Un troisième sondage, de Targa consult, donne 46 sièges à Ennahdha et 35 à Qalb Tounes.

Les deux formations ont chacune assuré être arrivée en tête, sans donner de chiffres. Les résultats préliminaires officiels sont attendus mercredi.

Mais, selon ces sondages, aucun parti ne dépasse 20% de voix. En terme de sièges, les scores évoqués constituent à peine un tiers du nombre requis pour décrocher une majorité absolue au Parlement (109).

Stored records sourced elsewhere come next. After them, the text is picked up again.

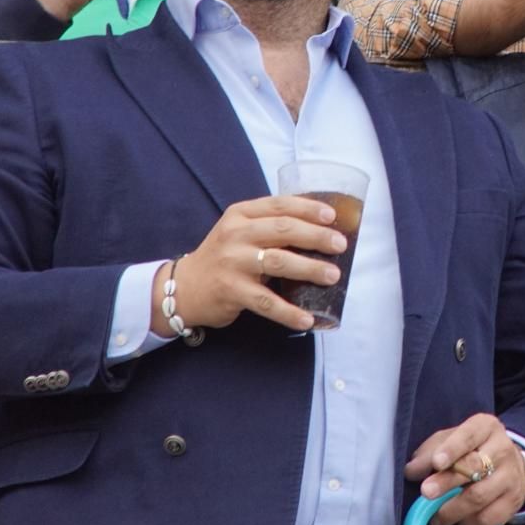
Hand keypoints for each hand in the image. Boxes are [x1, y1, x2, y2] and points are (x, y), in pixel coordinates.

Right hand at [152, 195, 346, 333]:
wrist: (184, 288)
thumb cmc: (224, 257)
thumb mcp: (240, 231)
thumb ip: (270, 226)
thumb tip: (321, 229)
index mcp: (241, 214)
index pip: (279, 205)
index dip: (308, 208)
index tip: (332, 216)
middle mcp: (236, 234)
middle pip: (283, 230)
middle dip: (316, 237)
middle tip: (340, 245)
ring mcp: (232, 262)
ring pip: (279, 262)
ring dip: (310, 269)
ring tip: (332, 276)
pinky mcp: (231, 291)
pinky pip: (266, 302)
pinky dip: (289, 312)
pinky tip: (307, 319)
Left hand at [403, 413, 524, 524]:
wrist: (509, 465)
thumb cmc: (471, 451)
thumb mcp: (450, 441)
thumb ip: (429, 453)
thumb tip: (412, 471)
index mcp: (485, 427)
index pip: (469, 436)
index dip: (452, 449)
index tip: (436, 463)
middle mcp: (502, 449)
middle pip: (474, 467)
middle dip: (447, 482)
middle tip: (426, 493)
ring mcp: (511, 476)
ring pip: (480, 496)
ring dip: (453, 510)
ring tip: (436, 518)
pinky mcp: (514, 501)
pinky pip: (489, 518)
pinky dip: (469, 524)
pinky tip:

Même s’il obtient la première place, Ennahdha perdrait entre 20 et 30 députés par rapport à l’Assemblée sortante.

En outre, derrière ce duo de tête, qui avait exclu toute alliance durant la campagne, le tableau est éclaté: une série de formations hétéroclites détiendraient moins de 20 sièges chacune.

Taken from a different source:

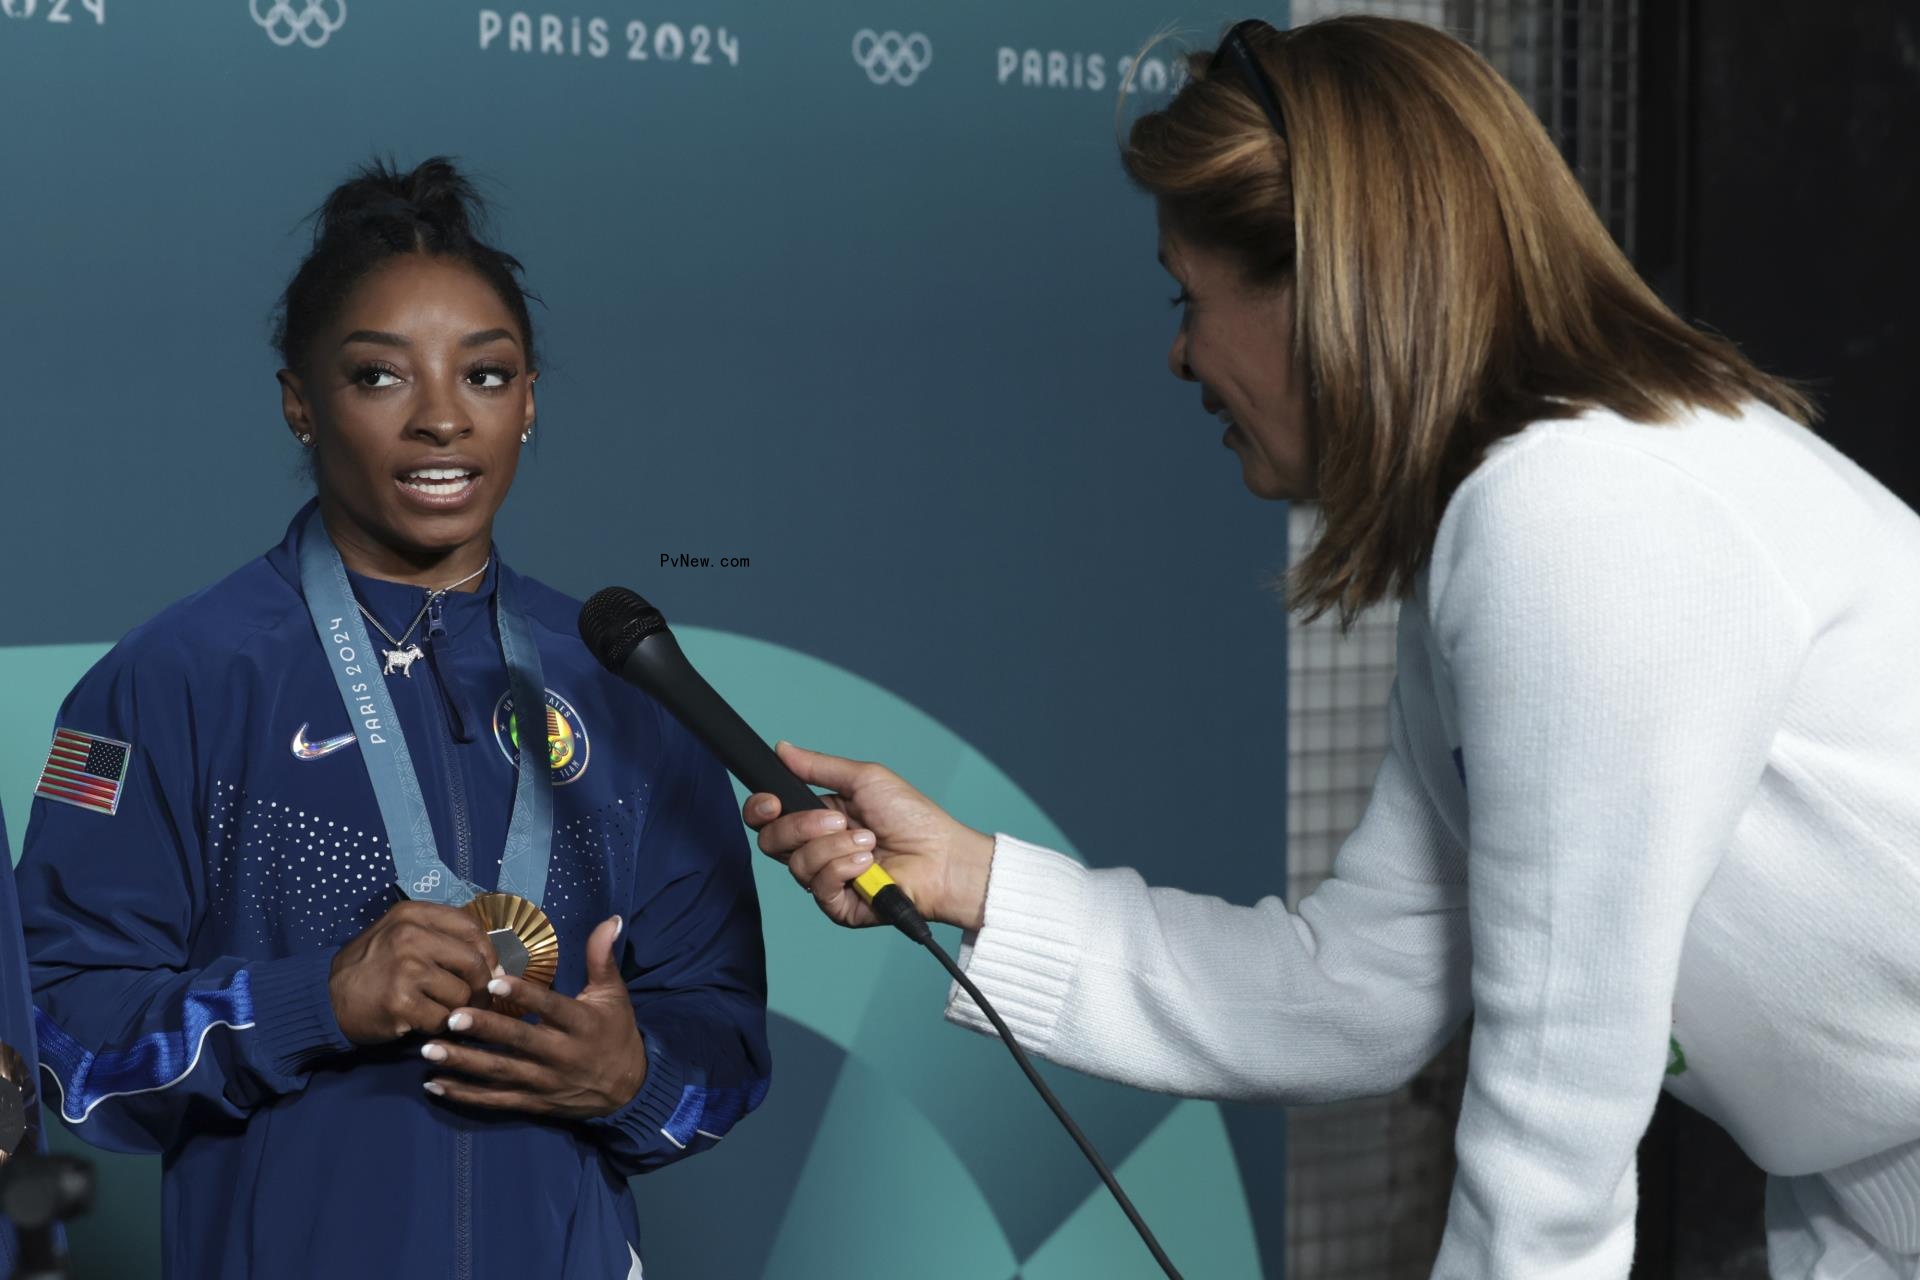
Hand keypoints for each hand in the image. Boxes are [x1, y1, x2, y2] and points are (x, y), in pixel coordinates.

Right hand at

Quel que soit le « gagnant », un casse-tête se présente dans l’optique de rassembler une majorité nécessaire pour légiférer.

« Il faudra probablement quatre ou cinq blocs au moins pour obtenir une majorité, alors que parmi le ‘Top 5’ annoncé, certains sont des ennemis jurés », souligne Selim Kharrat.

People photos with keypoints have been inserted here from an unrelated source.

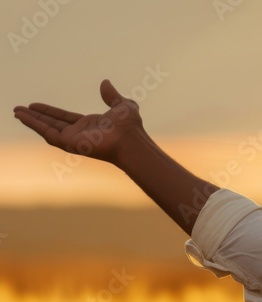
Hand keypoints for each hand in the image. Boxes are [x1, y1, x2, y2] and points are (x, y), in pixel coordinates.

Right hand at [13, 79, 143, 162]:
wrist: (129, 139)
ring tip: (16, 111)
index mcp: (90, 124)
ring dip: (31, 120)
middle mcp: (80, 133)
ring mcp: (74, 139)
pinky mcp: (69, 143)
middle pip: (52, 123)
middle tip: (19, 109)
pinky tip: (22, 116)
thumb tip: (105, 83)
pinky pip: (47, 132)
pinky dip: (34, 124)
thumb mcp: (122, 105)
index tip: (35, 105)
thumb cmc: (130, 126)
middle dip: (35, 116)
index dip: (50, 112)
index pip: (64, 117)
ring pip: (46, 128)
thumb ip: (111, 96)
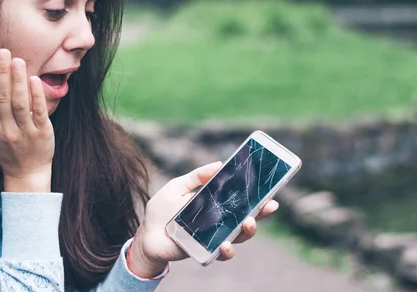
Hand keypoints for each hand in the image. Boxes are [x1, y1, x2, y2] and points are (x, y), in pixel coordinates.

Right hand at [0, 49, 54, 191]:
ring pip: (19, 103)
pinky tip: (34, 79)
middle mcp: (6, 131)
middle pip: (2, 98)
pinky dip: (36, 95)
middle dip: (2, 74)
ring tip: (18, 61)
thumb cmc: (8, 149)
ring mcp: (24, 133)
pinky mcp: (42, 133)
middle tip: (3, 52)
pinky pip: (38, 112)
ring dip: (18, 80)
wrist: (27, 173)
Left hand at [128, 162, 279, 276]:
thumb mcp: (178, 186)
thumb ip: (197, 176)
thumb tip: (219, 164)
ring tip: (249, 222)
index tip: (270, 189)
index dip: (257, 195)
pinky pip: (221, 253)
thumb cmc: (162, 209)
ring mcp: (214, 237)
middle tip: (270, 204)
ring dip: (248, 230)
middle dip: (261, 212)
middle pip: (246, 217)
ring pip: (239, 236)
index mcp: (215, 204)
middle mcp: (219, 221)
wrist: (146, 235)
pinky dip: (227, 250)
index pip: (240, 200)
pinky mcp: (205, 251)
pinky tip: (226, 245)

« C’est un Parlement qui sera trop morcelé pour fonctionner correctement », conclut-il.

Quelles sont les prochaines étapes ?

Une semaine après la proclamation des résultats définitifs, le parti arrivé en tête doit être chargé de constituer un gouvernement sous deux mois, période maximale au terme de laquelle un vote aura lieu au Parlement.

En cas d’échec à décrocher une majorité, le président, qui reste à élire le 13 octobre, peut lui-même proposer un Premier ministre, qui disposera à son tour de deux mois pour mener à bien la même tâche.

Si le blocage persiste, le président « peut dissoudre l’Assemblée » et convoquer de nouvelles législatives, indique la Constitution.

Quelles conséquences sur la présidentielle ?

Si Qalb Tounes, créé il y a moins de six mois, fait une entrée remarquée au Parlement, il ne semble pas avoir atteint son objectif de virer en tête au soir des législatives, ce qui aurait pu créer une dynamique pour son chef, Nabil Karoui.

Ennahdha semble parvenu à mobiliser sa base en s’alignant derrière la candidature de l’autre finaliste pour la présidentielle, le juriste indépendant Kaïs Saïed, perçu comme conservateur sur les questions sociétales et que plusieurs sondages officieux donnent gagnant au second tour.

Les vainqueurs, comme lors des municipales de l’an dernier, sont vraisemblablement les listes indépendantes. Il s’agit d’une nouvelle preuve d’une profonde volonté de renouvellement de la part de l’électorat tunisien.